## Fragmento
==========
Aunque Londres tiene el gran río, el Támesis, tan ancho como para ser un puerto, y al que se asomaban y se asoman la City y Westminster. Pues, a falta de otro trazado, Londres tiene al Támesis como su rasgo estructural primario, pero también como borde o límite, pues el otro lado no es exactamente Londres, sino Southwark. O sea, el suburbio, en realidad, otra ciudad, con otra catedral y otro obispo. Aunque hoy veamos a la capital asomarse al río en sus dos bordes, y todo lleno de magníficos puentes, no debemos confundirnos. Southwark hoy es ya Londres, por supuesto, pero antes no lo era. El río no tenía una condición central -que hoy no tiene todavía de una forma plena- sino de frontera. Southwark era el suburbio, y de ahí que allí estuviera el Globe Theatre de Shakespeare, ya que en el siglo XVI el teatro se consideraba algo de baja nota, casi próximo a los burdeles.

Ha de considerarse este asunto una característica fundamental de la gran ciudad, que en buena medida es un importante defecto, algo corregido, muy poco a poco, y en los últimos tiempos. Que Londres llegara tener el río como un elemento central no comenzó a perseguirse en la zona de Westminster hasta los años 30 del siglo XIX, cuando se hizo el Parlamento, colocado al borde el Támesis. Y que recibió, ya en el siglo XX, algunas réplicas al otro lado, como el edificio del County Council, en la primera parte del siglo, y, luego, después de la 2ª guerra, con la construcción del Royal Festival Hall (arqto. Martin y otros) y el National Theatre ( Lasdun). Pero esta condición de centralidad del río -esto es, con elementos metropolitanos a uno y otro lado- no es en absoluto continua. Vuelve a aparecer con alguna plenitud bastante lejos, al Este, ya enfrente de la City, en la Tate Modern, antigua central eléctrica (arqto. G. G. Scott) convertida en museo (Herzog y De Meuron) y de la que muy recientemente se ha realizado la ampliación. Se relaciona mediante un puente peatonal (arqto. Foster) con la catedral de Saint Paul. Por último, y todavía más al Este, la zona de la torre de Londres, en el lado Norte, se ve replicada en la otra orilla por el nuevo Ayuntamiento, también de Foster.

La ciudad tardará todavía bastante tiempo en corregir de forma definitiva este defecto histórico, pero deberá ir haciéndolo. La condición del río como frontera se puede observar bien todavía al lado de la Catedral, algo separada del Támesis, y con edificaciones de baja calidad y degradadas entre el templo y el río, como si todavía éste fuera un puerto. La zona de Southwark, como está bastante al norte con respecto a Westminster por causa de la forma del río, y a pesar de ser la ribera Sur de éste, se ha convertido en un lugar privilegiado, pero de más baja calidad urbana y edificatoria, por lo que hoy es el área principal de la gran especulación inmobiliaria. Si Londres continúa con su abultada burbuja urbanística, la gran transformación será el Sur, un enorme, dilatadísimo y atractivo terreno horizontal, cuya seductora exploración resulta infinita.
==========
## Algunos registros
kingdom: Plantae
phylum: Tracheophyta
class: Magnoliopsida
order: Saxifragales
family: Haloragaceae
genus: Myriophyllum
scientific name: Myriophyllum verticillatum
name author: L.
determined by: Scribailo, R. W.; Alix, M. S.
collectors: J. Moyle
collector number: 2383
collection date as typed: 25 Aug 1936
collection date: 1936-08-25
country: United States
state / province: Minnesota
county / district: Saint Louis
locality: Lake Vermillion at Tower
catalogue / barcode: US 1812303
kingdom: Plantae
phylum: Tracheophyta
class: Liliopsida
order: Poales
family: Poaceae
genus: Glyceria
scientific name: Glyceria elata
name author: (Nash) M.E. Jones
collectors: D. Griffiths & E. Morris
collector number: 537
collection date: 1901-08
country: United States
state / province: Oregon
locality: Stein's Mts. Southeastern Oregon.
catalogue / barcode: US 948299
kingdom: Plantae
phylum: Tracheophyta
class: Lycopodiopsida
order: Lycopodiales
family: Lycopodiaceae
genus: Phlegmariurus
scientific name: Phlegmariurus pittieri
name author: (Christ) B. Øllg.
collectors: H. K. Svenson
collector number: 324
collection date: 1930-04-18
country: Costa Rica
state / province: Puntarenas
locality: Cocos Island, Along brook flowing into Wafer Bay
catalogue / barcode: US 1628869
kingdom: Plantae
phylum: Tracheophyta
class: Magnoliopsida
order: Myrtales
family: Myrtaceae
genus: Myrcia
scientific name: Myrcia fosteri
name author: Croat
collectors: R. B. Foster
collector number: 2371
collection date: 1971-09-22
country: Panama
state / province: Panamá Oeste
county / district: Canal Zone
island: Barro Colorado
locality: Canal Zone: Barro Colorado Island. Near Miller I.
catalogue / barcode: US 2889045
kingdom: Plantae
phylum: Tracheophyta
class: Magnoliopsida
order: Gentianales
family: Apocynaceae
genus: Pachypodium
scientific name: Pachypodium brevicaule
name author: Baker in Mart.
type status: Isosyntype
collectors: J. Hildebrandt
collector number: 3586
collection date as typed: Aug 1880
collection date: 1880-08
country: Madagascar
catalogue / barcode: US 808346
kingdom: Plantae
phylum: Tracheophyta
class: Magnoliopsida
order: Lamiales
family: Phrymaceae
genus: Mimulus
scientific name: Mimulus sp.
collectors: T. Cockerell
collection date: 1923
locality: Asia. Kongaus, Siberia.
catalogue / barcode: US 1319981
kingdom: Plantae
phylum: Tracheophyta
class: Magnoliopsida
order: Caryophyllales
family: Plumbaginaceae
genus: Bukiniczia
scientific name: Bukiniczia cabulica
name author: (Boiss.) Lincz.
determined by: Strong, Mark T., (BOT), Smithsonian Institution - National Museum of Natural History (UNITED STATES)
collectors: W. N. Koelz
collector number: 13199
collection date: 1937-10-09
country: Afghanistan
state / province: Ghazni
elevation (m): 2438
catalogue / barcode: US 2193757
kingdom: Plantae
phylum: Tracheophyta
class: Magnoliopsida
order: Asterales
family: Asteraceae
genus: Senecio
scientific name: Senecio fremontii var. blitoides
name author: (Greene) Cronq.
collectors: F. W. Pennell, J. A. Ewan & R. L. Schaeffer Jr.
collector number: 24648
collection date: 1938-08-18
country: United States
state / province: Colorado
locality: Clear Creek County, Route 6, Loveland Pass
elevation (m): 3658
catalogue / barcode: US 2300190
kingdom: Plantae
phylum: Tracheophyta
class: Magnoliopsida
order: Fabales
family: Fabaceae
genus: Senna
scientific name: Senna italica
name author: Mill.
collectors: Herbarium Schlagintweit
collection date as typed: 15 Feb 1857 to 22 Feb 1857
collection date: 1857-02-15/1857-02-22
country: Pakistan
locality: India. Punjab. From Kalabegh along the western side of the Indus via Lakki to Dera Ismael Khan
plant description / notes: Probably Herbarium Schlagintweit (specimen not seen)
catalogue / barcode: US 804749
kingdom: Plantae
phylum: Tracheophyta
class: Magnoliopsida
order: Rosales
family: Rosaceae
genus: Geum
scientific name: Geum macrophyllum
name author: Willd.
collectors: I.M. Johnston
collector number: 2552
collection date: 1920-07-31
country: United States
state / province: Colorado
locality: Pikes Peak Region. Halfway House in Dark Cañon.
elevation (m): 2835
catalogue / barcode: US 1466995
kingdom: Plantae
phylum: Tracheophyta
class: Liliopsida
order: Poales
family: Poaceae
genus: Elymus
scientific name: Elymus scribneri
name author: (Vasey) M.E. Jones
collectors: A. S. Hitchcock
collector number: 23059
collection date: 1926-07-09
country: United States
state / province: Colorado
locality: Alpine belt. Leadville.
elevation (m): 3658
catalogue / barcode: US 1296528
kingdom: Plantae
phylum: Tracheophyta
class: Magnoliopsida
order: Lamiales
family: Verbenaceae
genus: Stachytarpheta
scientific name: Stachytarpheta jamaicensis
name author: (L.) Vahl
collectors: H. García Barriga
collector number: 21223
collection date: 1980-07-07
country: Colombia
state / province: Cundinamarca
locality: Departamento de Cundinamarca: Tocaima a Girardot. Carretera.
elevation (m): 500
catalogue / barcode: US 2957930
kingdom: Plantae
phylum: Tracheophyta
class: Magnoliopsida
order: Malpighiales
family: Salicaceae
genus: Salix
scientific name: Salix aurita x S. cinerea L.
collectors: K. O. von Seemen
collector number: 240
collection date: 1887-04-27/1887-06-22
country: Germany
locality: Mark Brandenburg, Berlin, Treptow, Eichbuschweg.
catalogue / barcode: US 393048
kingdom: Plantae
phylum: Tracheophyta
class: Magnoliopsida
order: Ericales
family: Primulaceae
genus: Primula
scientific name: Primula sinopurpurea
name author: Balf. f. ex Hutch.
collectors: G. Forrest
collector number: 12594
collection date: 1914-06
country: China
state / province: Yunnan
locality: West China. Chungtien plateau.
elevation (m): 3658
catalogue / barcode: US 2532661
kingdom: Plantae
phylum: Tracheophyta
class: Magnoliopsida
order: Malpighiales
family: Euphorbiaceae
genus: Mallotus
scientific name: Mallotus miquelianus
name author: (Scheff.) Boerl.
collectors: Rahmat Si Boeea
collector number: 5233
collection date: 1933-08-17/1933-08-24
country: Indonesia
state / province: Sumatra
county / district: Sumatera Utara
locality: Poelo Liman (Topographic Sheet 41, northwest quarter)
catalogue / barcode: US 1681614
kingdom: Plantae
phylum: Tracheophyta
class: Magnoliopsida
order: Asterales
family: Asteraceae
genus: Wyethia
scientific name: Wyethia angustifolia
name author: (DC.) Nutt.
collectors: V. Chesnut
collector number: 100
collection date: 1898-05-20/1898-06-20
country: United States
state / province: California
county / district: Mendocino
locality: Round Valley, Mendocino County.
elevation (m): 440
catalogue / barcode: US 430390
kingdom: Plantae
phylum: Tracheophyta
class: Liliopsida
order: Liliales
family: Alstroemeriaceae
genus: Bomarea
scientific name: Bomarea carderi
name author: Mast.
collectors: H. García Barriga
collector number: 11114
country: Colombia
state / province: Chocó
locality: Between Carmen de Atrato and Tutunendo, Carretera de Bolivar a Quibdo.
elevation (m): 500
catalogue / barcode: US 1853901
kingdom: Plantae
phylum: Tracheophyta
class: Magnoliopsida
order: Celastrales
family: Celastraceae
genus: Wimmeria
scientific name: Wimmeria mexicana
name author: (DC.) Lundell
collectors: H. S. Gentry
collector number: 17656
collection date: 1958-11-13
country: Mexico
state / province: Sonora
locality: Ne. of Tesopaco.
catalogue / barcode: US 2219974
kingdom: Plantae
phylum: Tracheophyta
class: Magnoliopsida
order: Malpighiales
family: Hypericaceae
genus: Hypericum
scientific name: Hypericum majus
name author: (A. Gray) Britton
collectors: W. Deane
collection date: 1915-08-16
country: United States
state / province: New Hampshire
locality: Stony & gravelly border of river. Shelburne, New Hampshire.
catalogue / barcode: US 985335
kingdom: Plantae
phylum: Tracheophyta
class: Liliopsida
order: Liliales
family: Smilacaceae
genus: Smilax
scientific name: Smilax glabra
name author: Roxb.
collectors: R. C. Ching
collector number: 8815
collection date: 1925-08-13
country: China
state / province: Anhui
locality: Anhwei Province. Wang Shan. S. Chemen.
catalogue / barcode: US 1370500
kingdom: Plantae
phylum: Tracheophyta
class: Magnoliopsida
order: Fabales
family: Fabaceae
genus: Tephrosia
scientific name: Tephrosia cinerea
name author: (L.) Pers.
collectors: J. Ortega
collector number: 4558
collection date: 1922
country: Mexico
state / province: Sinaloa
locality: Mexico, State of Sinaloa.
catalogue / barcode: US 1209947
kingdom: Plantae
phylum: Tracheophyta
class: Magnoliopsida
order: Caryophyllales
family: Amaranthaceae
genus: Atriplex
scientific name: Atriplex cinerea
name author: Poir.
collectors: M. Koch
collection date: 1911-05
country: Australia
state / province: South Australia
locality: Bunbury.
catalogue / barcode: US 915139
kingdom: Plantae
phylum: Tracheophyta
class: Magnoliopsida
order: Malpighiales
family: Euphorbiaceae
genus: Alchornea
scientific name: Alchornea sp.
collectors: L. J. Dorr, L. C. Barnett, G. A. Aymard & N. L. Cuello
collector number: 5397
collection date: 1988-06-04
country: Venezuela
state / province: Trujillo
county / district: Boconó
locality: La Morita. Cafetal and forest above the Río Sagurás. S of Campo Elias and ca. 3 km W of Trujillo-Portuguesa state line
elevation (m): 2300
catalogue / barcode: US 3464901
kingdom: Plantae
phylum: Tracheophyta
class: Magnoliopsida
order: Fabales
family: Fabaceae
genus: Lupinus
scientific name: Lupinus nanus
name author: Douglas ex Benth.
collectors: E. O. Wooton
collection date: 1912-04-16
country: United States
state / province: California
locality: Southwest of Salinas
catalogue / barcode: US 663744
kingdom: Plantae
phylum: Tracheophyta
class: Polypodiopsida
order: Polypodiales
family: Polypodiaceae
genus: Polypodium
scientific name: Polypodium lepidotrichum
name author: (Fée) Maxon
==========
## Qué hacer
Según el fragmento, ¿qué era la Tate Modern antes de convertirse en museo? Los registros no son necesarios.

## Respuesta escrita
Una central eléctrica.